Copy the stretch of the collecting-habits text from "I've always collected" through "Bagnall and the like." word for word.

Excerpted text —

──────

I've been pondering how my collecting habits have changed over the years, both in what I collect and the way I collect. (And yes, I know what you're thinking: the days must fly by chez Louis.) Increasingly over the past year, I've been collecting modern firsts (Patricia Highsmith, Donald Westlake and others), but I've also been doing a large part of my collecting online, so much so that I've developed a daily habit of checking eBay for particular authors and titles, checking Amazon, checking AbeBooks... It's got to the stage where if I don't see an auction to watch on eBay every day or something to buy elsewhere online, I'm slightly disappointed. (Today I'm not disappointed; I found something to watch on eBay, and the lead on a couple of Peter Rabe books I mentioned yesterday paid off. Huzzah.)

I don't do all of my collecting online, of course. I still haunt bookshops, book fairs, comic shops, junk shops and the like. I still get the thrill of anticipation when visiting a shop I've never been to before, or even a shop I have been to before, even if it's just up the road. For instance, I'm off to Tunbridge Wells tomorrow with the bird to meet a friend, but I know that trip will involve visits to the various second hand bookshops there, and that's what I'm really looking forward to (particularly because I've seen a book listed online at one of the shops, which I'm really hoping will be there...). I mean, it'll be nice to see our friend... but y'know... books...

Even so, internet shopping has utterly transformed the way I collect. Not everything you might want to find is online, but most things are. Gawd knows how I'd have followed my Westlake/Stark obsession years ago without the internet. I guess it'd have involved visiting bookshops and book fairs even more, picking up catalogues and the like – basically the way I used to collect comics. I was a regular at comic marts in the late 1980s and then again in the late 1990s/early 2000s, when I got back into comics after a ten year break, mostly at the London marts, turning up on the dot of opening time, rifling through comic boxes, wants list in hand.

I've always collected something. The first thing I remember collecting was, bizarrely, the backs of football stickers. I've never been remotely interested in football, but for some reason, back in primary school, when footie stickers first came in, me and a friend started collecting the peel-off backs, picking up the discarded ones. After that, it was probably Star Wars bubblegum cards, and then American comics, starting with Captain America, then Batman, Superman, eventually discovering Alan Moore and Warrior, Watchmen, Batman: The Dark Knight Returns, then graduating to indie and UK small press: Fast Fiction, Escape, Eddie Campbell and Chris Reynolds and John Bagnall and the like.

──────

Material provided —
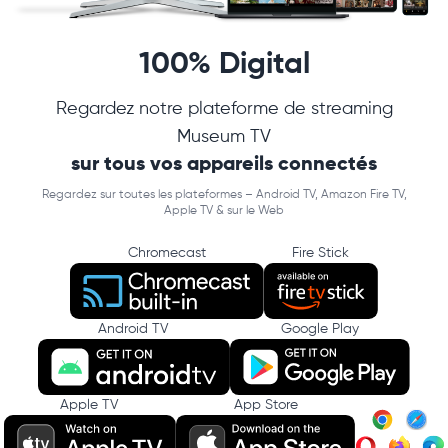
100% Digital
Regardez notre plateforme de streaming
Museum TV
sur tous vos appareils connectés
Regardez sur toutes les plateformes – Android TV, Amazon Fire TV,
Apple TV & sur le Web
Chromecast
Fire Stick
Android TV
Google Play
Apple TV
App Store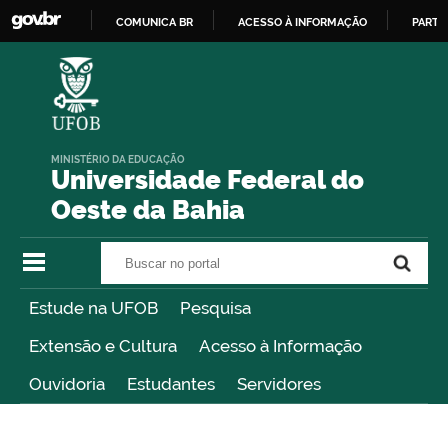
COMUNICA BR
ACESSO À INFORMAÇÃO
PARTI
IR
PARA
O
CONTEÚDO
MINISTÉRIO DA EDUCAÇÃO
Universidade Federal do
Oeste da Bahia
Buscar no portal
Buscar no portal
Estude na UFOB
Pesquisa
Extensão e Cultura
Acesso à Informação
Ouvidoria
Estudantes
Servidores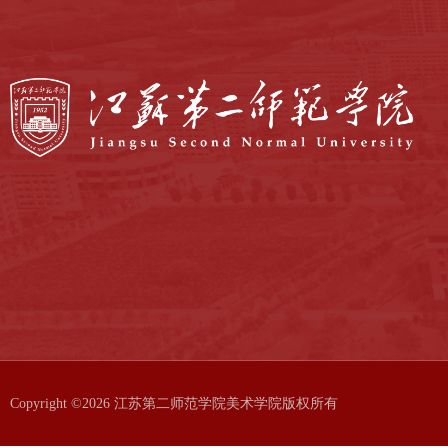
Copyright ©2026 江苏第二师范学院美术学院版权所有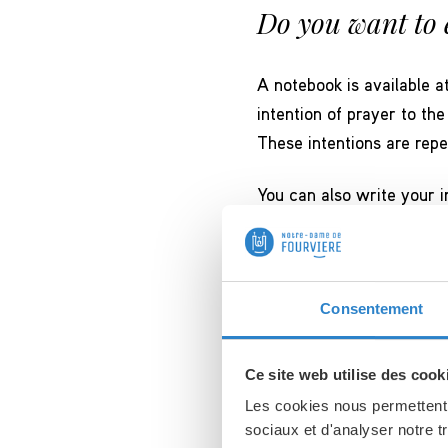
Do you want to 
A notebook is available a
intention of prayer to the
These intentions are repe
You can also write your i
ENTRUST AN INTENTION 
Consentement
Ce site web utilise des cook
Les cookies nous permettent d
sociaux et d'analyser notre t
When I can h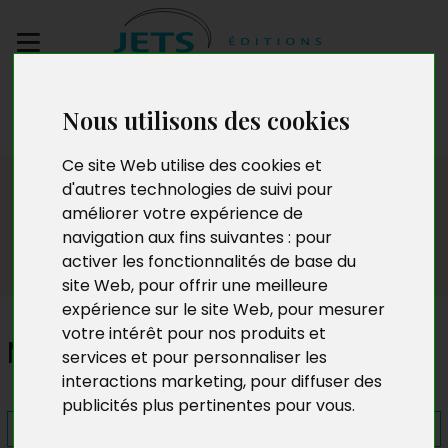
Envoyez votre
Nous utilisons des cookies
manuscrit
Ce site Web utilise des cookies et
Presse
d'autres technologies de suivi pour
améliorer votre expérience de
navigation aux fins suivantes :
pour
activer les fonctionnalités de base du
site Web
,
pour offrir une meilleure
expérience sur le site Web
,
pour mesurer
votre intérêt pour nos produits et
Mots au parfum d'ïle
services et pour personnaliser les
interactions marketing
,
pour diffuser des
publicités plus pertinentes pour vous
.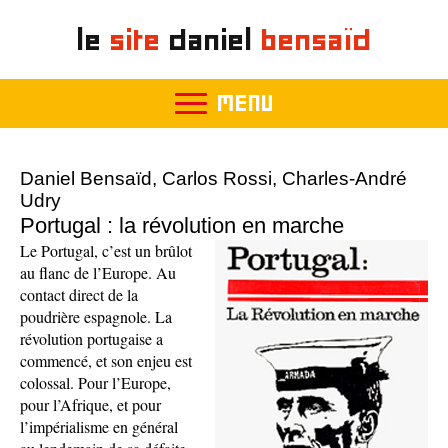
le
site
daniel
bensaïd
MENU
Daniel Bensaïd, Carlos Rossi, Charles-André
Udry
Portugal : la révolution en marche
Le Portugal, c’est un brûlot
au flanc de l’Europe. Au
contact direct de la
poudrière espagnole. La
révolution portugaise a
commencé, et son enjeu est
colossal. Pour l’Europe,
pour l’Afrique, et pour
l’impérialisme en général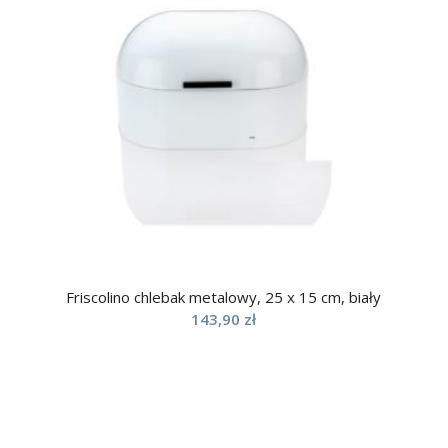
Friscolino chlebak metalowy, 25 x 15 cm, biały
143,90
zł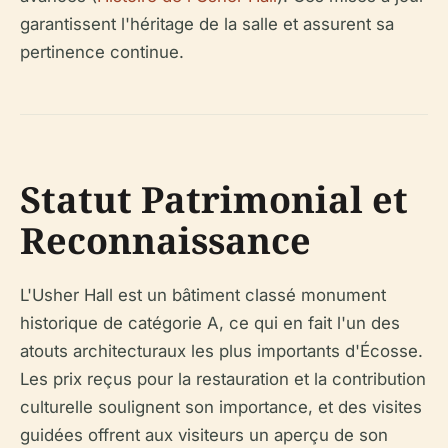
garantissent l'héritage de la salle et assurent sa
pertinence continue.
Statut Patrimonial et
Reconnaissance
L'Usher Hall est un bâtiment classé monument
historique de catégorie A, ce qui en fait l'un des
atouts architecturaux les plus importants d'Écosse.
Les prix reçus pour la restauration et la contribution
culturelle soulignent son importance, et des visites
guidées offrent aux visiteurs un aperçu de son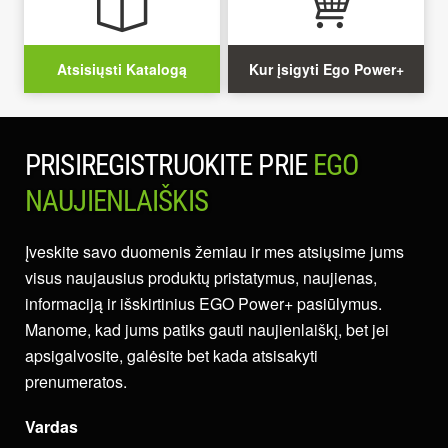
Atsisiųsti Katalogą
Kur įsigyti Ego Power+
PRISIREGISTRUOKITE PRIE
EGO
NAUJIENLAIŠKIS
Įveskite savo duomenis žemiau ir mes atsiųsime jums
visus naujausius produktų pristatymus, naujienas,
informaciją ir išskirtinius EGO Power+ pasiūlymus.
Manome, kad jums patiks gauti naujienlaiškį, bet jei
apsigalvosite, galėsite bet kada atsisakyti
prenumeratos.
Vardas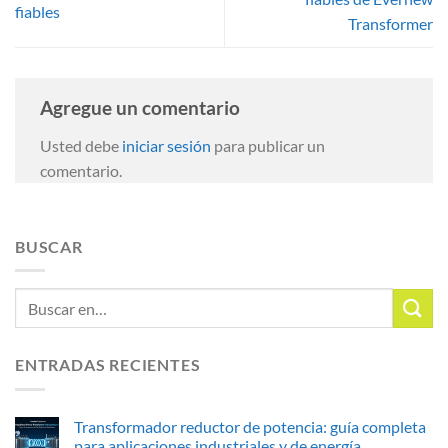
fiables
Transformer
Agregue un comentario
Usted debe
iniciar sesión
para publicar un
comentario.
BUSCAR
ENTRADAS RECIENTES
Transformador reductor de potencia: guía completa
para aplicaciones industriales y de energía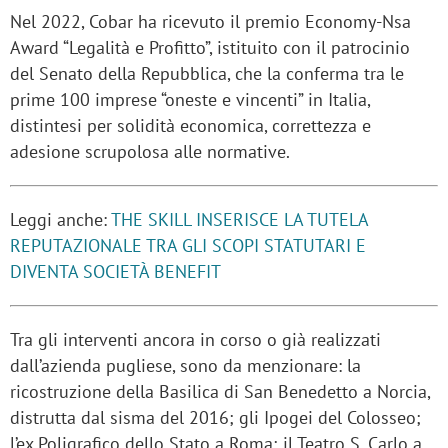
Nel 2022, Cobar ha ricevuto il premio Economy-Nsa
Award “Legalità e Profitto”, istituito con il patrocinio
del Senato della Repubblica, che la conferma tra le
prime 100 imprese “oneste e vincenti” in Italia,
distintesi per solidità economica, correttezza e
adesione scrupolosa alle normative.
Leggi anche:
THE SKILL INSERISCE LA TUTELA
REPUTAZIONALE TRA GLI SCOPI STATUTARI E
DIVENTA SOCIETÀ BENEFIT
Tra gli interventi ancora in corso o già realizzati
dall’azienda pugliese, sono da menzionare: la
ricostruzione della Basilica di San Benedetto a Norcia,
distrutta dal sisma del 2016; gli Ipogei del Colosseo;
l’ex Poligrafico dello Stato a Roma; il Teatro S. Carlo a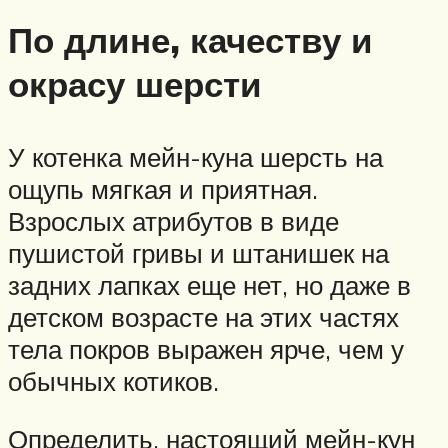
По длине, качеству и
окрасу шерсти
У котенка мейн-куна шерсть на
ощупь мягкая и приятная.
Взрослых атрибутов в виде
пушистой гривы и штанишек на
задних лапках еще нет, но даже в
детском возрасте на этих частях
тела покров выражен ярче, чем у
обычных котиков.
Определить, настоящий мейн-кун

──────

Your response —
I've always collected something. The first thing I remember collecting was, bizarrely, the backs of football stickers. I've never been remotely interested in football, but for some reason, back in primary school, when footie stickers first came in, me and a friend started collecting the peel-off backs, picking up the discarded ones. After that, it was probably Star Wars bubblegum cards, and then American comics, starting with Captain America, then Batman, Superman, eventually discovering Alan Moore and Warrior, Watchmen, Batman: The Dark Knight Returns, then graduating to indie and UK small press: Fast Fiction, Escape, Eddie Campbell and Chris Reynolds and John Bagnall and the like.